* Records provided
###
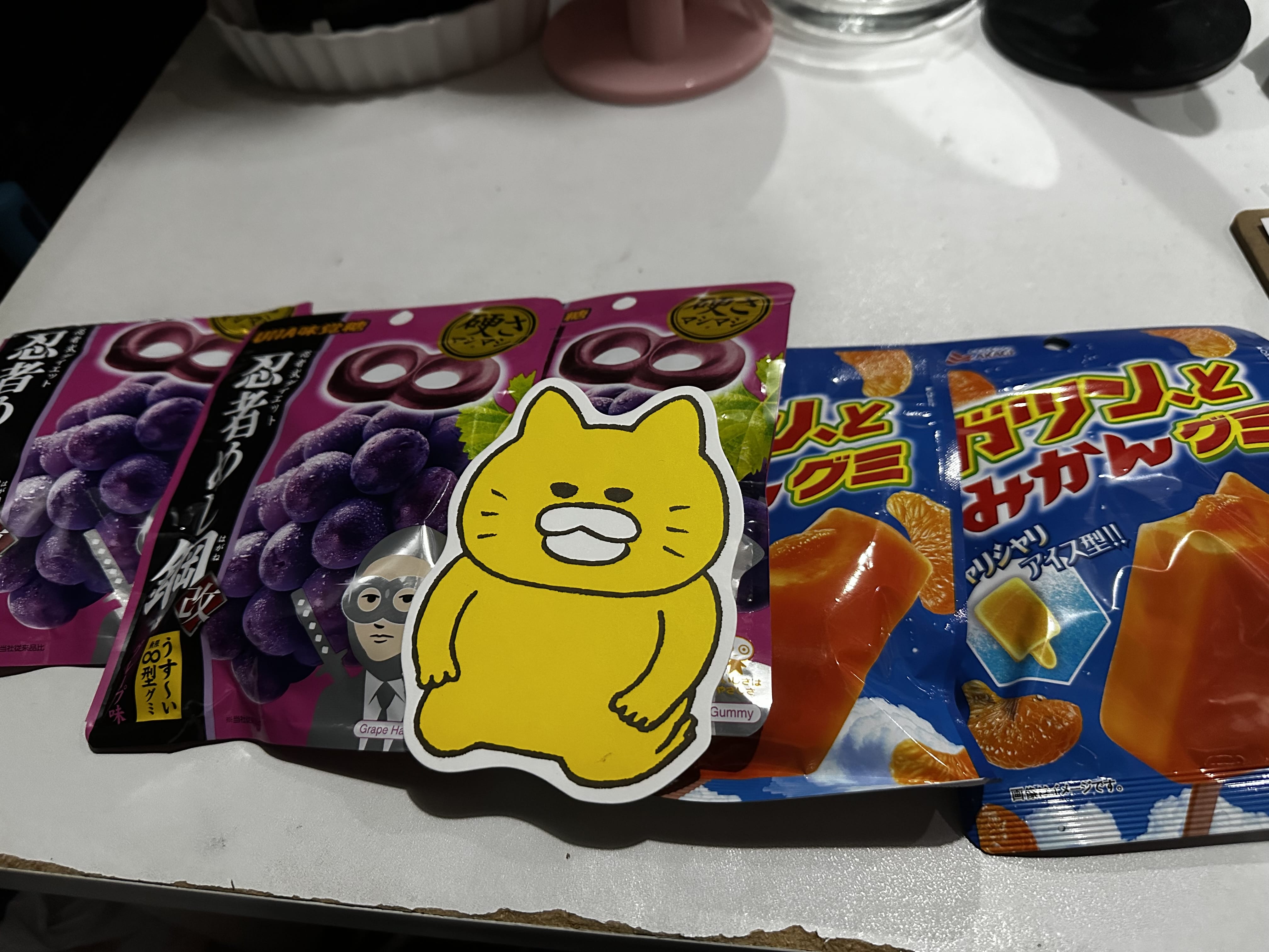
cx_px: 634
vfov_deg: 56.8
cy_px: 476
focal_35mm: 24
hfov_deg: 71.6
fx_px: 880
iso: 800
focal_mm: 6.86
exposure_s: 1/33
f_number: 1.78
###
* Exercise objective
Would you mind repeating the records above exactly, without the pictures?

* The answer
cx_px: 634
vfov_deg: 56.8
cy_px: 476
focal_35mm: 24
hfov_deg: 71.6
fx_px: 880
iso: 800
focal_mm: 6.86
exposure_s: 1/33
f_number: 1.78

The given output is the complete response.